No West African nations have passed affirmative action policies and, according to data from the Inter-Parliamentary Union, West African nations rank among the lowest when it comes to women's representation.
Some women in Ghana do hold prominent official positions. Justice Georgina Wood was appointed as the Chief Justice by the Kufour administration in 2007, Lauretta Vivian Lamptey was sworn in as the new Commissioner for the Commission for Human Rights and Administrative Justice (CHRAJ) last July, and four women hold ministerial positions in a cabinet made up of 19 (one of them being the Minister for Women and Children).
But these positions are appointments and do not reflect the wider faith of the demos in women's leadership. The reality is that most Ghanaians do not see women as worthy and capable leaders.
West Africa still steeped in traditional gender roles
Many women's rights activists and women's wing representatives in the major parties say that tradition continues to be a major obstacle for women in the political sphere.

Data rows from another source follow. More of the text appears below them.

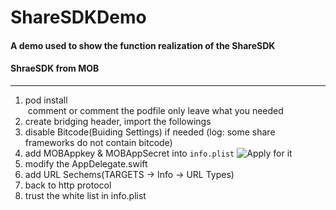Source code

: # ShareSDKDemo
#### A demo used to show the function realization of the ShareSDK    
#### ShraeSDK from MOB
- - -

 1. pod install    
  comment or comment the podfile only leave what you needed    
 2. create bridging header, import the followings    
 3. disable Bitcode(Buiding Settings) if needed (log: some share frameworks do not contain bitcode)    
 4. add MOBAppkey & MOBAppSecret into `info.plist` ![Apply for it](http://www.mob.com)    
 5. modify the AppDelegate.swift    
 5. add URL Sechems(TARGETS -> Info -> URL Types)    
 6. back to http protocol    
 6. trust the white list in info.plist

Afua Ansre the Coordinator of the United Nations Women in Ghana said that part of the reason why West Africa has not advanced in women's representation and participation in formal politics is because the traditional gender roles remain deeply entrenched.

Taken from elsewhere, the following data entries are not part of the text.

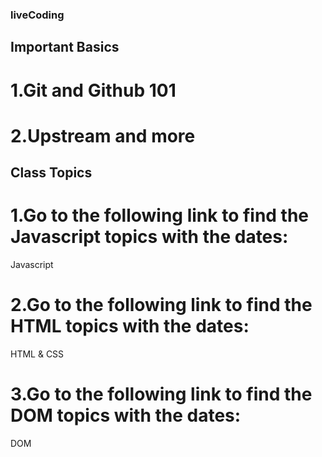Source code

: ### liveCoding
## Important Basics
# 1.Git and Github 101
# 2.Upstream and more
## Class Topics
# 1.Go to the following link to find the Javascript topics with the dates:

Javascript
# 2.Go to the following link to find the HTML topics with the dates:

HTML & CSS
# 3.Go to the following link to find the DOM topics with the dates:

DOM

"West Africa is not doing well at all in comparison with other parts of Africa," said Ansre, referring to Rwanda, Uganda and South Africa, nations where women's political representation was significantly higher. "Traditionally women are decision makers in homes and they don't come out to talk in public. Culturally women are homemakers and the community is for males."

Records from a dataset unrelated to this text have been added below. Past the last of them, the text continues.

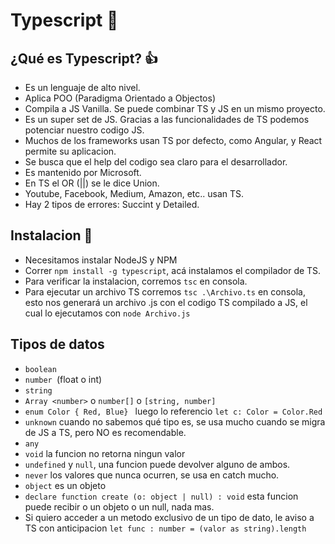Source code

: # Typescript 🚀️

## ¿Qué es Typescript? 👍

* Es un lenguaje de alto nivel.
* Aplica POO (Paradigma Orientado a Objectos)
* Compila a JS Vanilla. Se puede combinar TS y JS en un mismo proyecto.
* Es un super set de JS. Gracias a las funcionalidades de TS podemos potenciar nuestro codigo JS.
* Muchos de los frameworks usan TS por defecto, como Angular, y React permite su aplicacion.
* Se busca que el help del codigo sea claro para el desarrollador.
* Es mantenido por Microsoft.
* En TS el OR (||) se le dice Union.
* Youtube, Facebook, Medium, Amazon, etc.. usan TS.
* Hay 2 tipos de errores: Succint y Detailed.

## Instalacion 🚀️

* Necesitamos instalar NodeJS y NPM
* Correr `npm install -g typescript`, acá instalamos el compilador de TS.
* Para verificar la instalacion, corremos `tsc` en consola.
* Para ejecutar un archivo TS corremos `tsc .\Archivo.ts` en consola, esto nos generará un archivo .js con el codigo TS compilado a JS, el cual lo ejecutamos con `node Archivo.js`

## Tipos de datos

* `boolean`
* `number `(float o int)
* `string`
* `Array <number>` o `number[]` o `[string, number]`
* `enum Color { Red, Blue} ` luego lo referencio `let c: Color = Color.Red`
* `unknown` cuando no sabemos qué tipo es, se usa mucho cuando se migra de JS a TS, pero NO es recomendable.
* `any`
* `void` la funcion no retorna ningun valor
* `undefined` y `null`, una funcion puede devolver alguno de ambos.
* `never` los valores que nunca ocurren, se usa en catch mucho.
* `object` es un objeto
* `declare function create (o: object | null) : void` esta funcion puede recibir o un objeto o un null, nada mas.
* Si quiero acceder a un metodo exclusivo de un tipo de dato, le aviso a TS con anticipacion `let func : number = (valor as string).length`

In traditional Ghanaian culture, Queen mothers wield a significant amount of power within the community, but often are subordinate to chiefs and traditional male leaders.
But most African and Sub-Saharan African nations are still very traditional and gender roles are deeply entrenched, yet women's political participation is higher, largely due to the use of affirmative action policies and strategies to cultivate women politicians and help them get elected.
The need for affirmative action
Women's rights groups and leaders of women's wings in both major political parties argue that an affirmative action policy is the only way forward if women are to have a real influence in the political sphere.
Rwanda's Affirmative Action Policy demands 30 percent of parliamentary seats be reserved for women and saw 56 percent of seats won by women in the 2008 elections, making Rwanda the nation with the highest number of women parliamentarians in the world. This success has inspired women's rights campaigners in Ghana.
The Ministry of Women and Children's Affairs has been conducting public consultations across the country in recent months and is looking at developing Ghana's own affirmative action policy to ensure that more women have a greater chance of being elected in 2016.
Affirmative action is controversial in most parts of the world because it challenges the notion of a merit-based system. Within the framework of representative democracy it is seen to pose limits and restrictions on the ability of the demos to elect their own leaders.
But in a game where women are not given support within their own parties, nor offered sufficient financing and the means to campaign and make themselves visible, they are losers before the match starts.
When the playing field is tilted in favour of a dominant group, namely men, measures need to be taken until the field levels and both parties can compete on equal footing.
In a culture where many people still cannot understand why female leaders might be desirable or necessary, or even imagine them in leadership roles, society and the government must be compelled through law to make this a reality.
The notion of representative democracy is underpinned by an idea that politicians represent our needs desires and aspirations.
With women, or any group absent from the picture, the democracy becomes hollow and simply a reflection of the will of the dominant group.